Лаэртид замирает у полураскрывшейся двери.

– Гомер – это кто?

– Ты его не знаешь. – Ученый допивает вино. – Зато тебе известно, что…

Он обрывает речь на полуслове. Ахейца уже и след простыл.

Манмут минует шлюз, на всякий случай привязывается и, цепляясь за лестницы и перила мостков, движется вдоль корпуса «Королевы Мэб». Маленький моравек находит Орфу у входа в грузовой отсек, в глубинах которого покоится, ожидая спуска, «Смуглая леди»: иониец наваривает на дверь небольшую заплату.

– Не очень-то содержательный получился у них разговор, – сетует европеец по радиосвязи.

– Так ведь это общая черта всех разговоров на свете, – откликается гигантский краб. – Даже наших.

– Да, но мы не напиваемся во время бесед.

Искры от сварки озаряют ярким сиянием корпус, конечности и датчики Орфу.

– Учитывая, что моравеки не усваивают алкоголь, чтобы взбодриться или же успокоиться, теоретически ты, конечно, прав. Зато мы очень мило болтали, пока ты страдал от нехватки кислорода, был опьянен токсинами переутомления и в придачу, как сказали бы люди, наложил от страха в штаны, так что бессвязный треп Одиссея и Хокенберри не так уж дико прозвучал для моих ушей… хотя у меня и ушей-то нет.

– Интересно, что сказал бы Пруст о сути человека? – подначивает Манмут. – Или мужчины, если на то пошло?

– Ах, Пруст, этот зануда, – отзывается иониец. – Сегодня утром его перечитывал.
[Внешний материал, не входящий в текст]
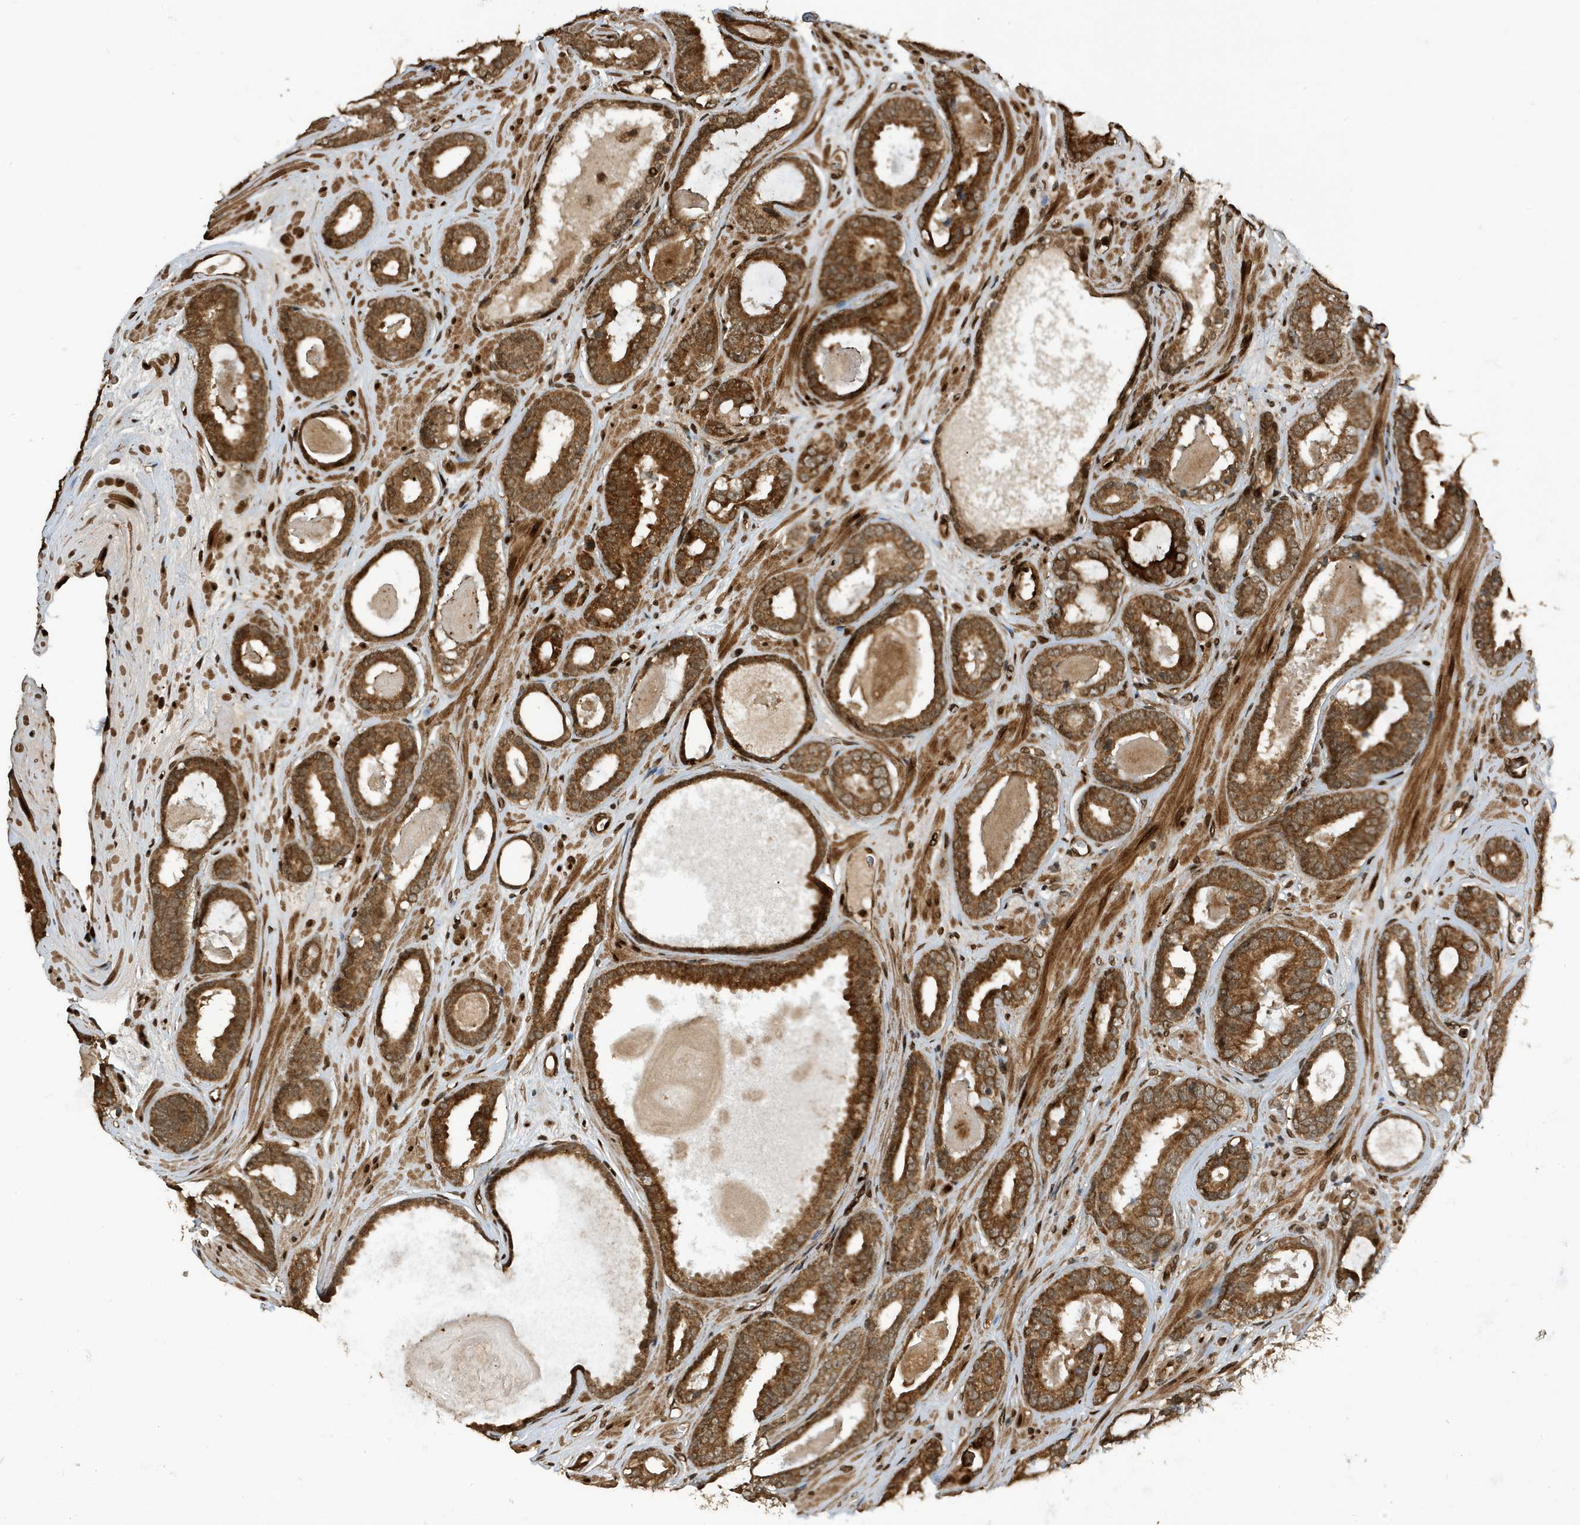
{"staining": {"intensity": "moderate", "quantity": ">75%", "location": "cytoplasmic/membranous"}, "tissue": "prostate cancer", "cell_type": "Tumor cells", "image_type": "cancer", "snomed": [{"axis": "morphology", "description": "Adenocarcinoma, High grade"}, {"axis": "topography", "description": "Prostate"}], "caption": "About >75% of tumor cells in human prostate cancer (adenocarcinoma (high-grade)) exhibit moderate cytoplasmic/membranous protein positivity as visualized by brown immunohistochemical staining.", "gene": "DUSP18", "patient": {"sex": "male", "age": 60}}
– Ты мне однажды пытался растолковать, по каким ступеням он поднимался к истине, – произносит маленький моравек. – Правда, сначала их было три, потом четыре, потом снова три, потом опять четыре. Если не ошибаюсь, я так и не услышал вразумительных объяснений по этому поводу. И вообще, по-моему, ты сам тогда утратил нить рассуждений.

– Это была проверка, – громыхает краб. – Внимательно ты слушаешь или прикидываешься.

– Как скажешь. А мне кажется, у тебя был просто «бзик моравека».

– Ну, это не впервой, – не возражает Орфу.

Перегрузка органического мозга и банков кибернетической памяти все чаще грозили каждому моравеку, чей возраст перевалил за двести – триста лет.

– Что ж, – замечает Манмут, – сомнительно, чтобы представления Пруста о сущности всего человеческого имели много общего с понятиями Лаэртида.

Четыре из верхних сочлененных конечностей ионийца заняты сваркой, но он пожимает свободной парой плеч.

– Если помнишь, рассказчик испытал дорогу дружбы и даже любовной связи, – начинает Орфу, – что сразу сближает его как с Одиссеем, так и с нашим знакомым схолиастом. Однако Марсель находит свое призвание к истине в написании книг, в изучении тонких оттенков, сокрытых в глубине иных оттенков собственной жизни.

– Да ведь он отверг искусство как путь совершенного познания гуманности, – встревает европеец. – Я думал, что, по твоим же собственным словам, в конце концов герой решил, будто это и не дорога вовсе.

– Он обнаруживает, что подлинное искусство – неотъемлемая часть творения. Вот послушай отрывок из «У Германтов»:

«Люди со вкусом говорят нам сегодня, что Ренуар – великий живописец восемнадцатого века. Но они забывают о Времени и о том, что даже в конце девятнадцатого века далеко не все отваживались признать Ренуара великим художником. Чтобы получить такое высокое звание, и оригинальный художник, и оригинальный писатель действуют по способу окулистов. Лечение их живописью, их прозой не всегда приятно для пациентов. По окончании курса врач говорит нам: „Теперь смотрите“. Внезапно мир (сотворенный не однажды, а каждый раз пересоздаваемый новым оригинальным художником) предстает перед нами совершенно иным и вместе с тем предельно ясным. Идущие по улицам женщины не похожи на прежних, потому что они ренуаровские женщины, те самые ренуаровские женщины, которых мы когда-то не принимали за женщин. Экипажи тоже ренуаровские, и вода, и небо; нам хочется побродить по лесу, хотя он похож на тот, что, когда мы увидели его впервые, казался нам чем угодно, только не лесом, а, скажем, ковром, и хотя в тот раз на богатой палитре художника мы не обнаружили именно тех красок, какие являет нашему взору лес. Вот она, новая, только что сотворенная и обреченная на гибель вселенная. Она просуществует до следующего геологического переворота, который произведут новый оригинальный художник или новый оригинальный писатель».[65]